> [Work to complete] Count the lines in the records below that contain the string "accès", treating uppercase and lowercase as different, and reply with the number alone.

Collected data
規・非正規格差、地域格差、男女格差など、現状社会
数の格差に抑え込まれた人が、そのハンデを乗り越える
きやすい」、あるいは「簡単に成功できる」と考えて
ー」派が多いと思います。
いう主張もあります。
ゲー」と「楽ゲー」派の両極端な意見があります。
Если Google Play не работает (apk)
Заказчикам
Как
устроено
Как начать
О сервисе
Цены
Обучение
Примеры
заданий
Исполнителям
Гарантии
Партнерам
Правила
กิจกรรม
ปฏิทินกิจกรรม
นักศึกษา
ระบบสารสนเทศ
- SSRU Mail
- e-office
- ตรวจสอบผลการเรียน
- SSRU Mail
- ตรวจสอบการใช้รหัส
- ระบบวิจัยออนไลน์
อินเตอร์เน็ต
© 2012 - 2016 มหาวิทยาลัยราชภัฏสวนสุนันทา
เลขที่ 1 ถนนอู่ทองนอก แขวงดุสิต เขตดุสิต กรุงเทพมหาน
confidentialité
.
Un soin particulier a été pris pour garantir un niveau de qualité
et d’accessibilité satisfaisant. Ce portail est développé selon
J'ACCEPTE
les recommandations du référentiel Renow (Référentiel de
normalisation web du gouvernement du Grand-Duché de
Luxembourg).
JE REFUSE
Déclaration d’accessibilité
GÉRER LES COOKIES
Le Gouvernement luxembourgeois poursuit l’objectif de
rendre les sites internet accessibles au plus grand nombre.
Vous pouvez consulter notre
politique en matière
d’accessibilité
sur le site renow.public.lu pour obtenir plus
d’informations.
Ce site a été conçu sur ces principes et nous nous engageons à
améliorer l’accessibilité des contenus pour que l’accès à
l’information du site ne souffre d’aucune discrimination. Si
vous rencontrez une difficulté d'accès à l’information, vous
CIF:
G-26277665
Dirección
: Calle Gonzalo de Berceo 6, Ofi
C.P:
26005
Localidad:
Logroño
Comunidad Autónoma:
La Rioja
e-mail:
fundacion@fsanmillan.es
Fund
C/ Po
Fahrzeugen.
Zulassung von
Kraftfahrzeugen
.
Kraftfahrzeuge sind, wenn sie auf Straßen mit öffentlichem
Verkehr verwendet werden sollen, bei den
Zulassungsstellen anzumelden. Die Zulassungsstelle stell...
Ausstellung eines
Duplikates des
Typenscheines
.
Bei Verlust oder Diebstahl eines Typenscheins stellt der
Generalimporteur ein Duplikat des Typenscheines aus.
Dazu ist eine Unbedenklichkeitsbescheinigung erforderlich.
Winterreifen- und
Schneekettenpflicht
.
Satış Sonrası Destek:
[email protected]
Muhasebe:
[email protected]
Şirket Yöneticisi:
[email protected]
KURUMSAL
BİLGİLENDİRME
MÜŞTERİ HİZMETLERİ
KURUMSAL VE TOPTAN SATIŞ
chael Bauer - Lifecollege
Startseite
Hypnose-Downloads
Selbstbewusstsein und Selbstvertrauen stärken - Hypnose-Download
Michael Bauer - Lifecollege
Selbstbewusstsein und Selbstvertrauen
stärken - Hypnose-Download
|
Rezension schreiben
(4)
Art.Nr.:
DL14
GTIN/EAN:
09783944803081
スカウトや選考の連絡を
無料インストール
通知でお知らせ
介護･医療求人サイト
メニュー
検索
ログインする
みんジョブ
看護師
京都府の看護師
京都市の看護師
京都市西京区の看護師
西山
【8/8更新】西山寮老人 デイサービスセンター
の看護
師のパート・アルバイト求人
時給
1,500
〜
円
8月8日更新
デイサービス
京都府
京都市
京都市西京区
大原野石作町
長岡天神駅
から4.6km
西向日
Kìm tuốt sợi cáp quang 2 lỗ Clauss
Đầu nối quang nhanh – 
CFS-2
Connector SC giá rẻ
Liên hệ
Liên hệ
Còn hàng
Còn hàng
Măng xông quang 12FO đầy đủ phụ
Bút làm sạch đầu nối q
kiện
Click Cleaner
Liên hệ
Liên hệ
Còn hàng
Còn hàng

> [Exercise solution] 2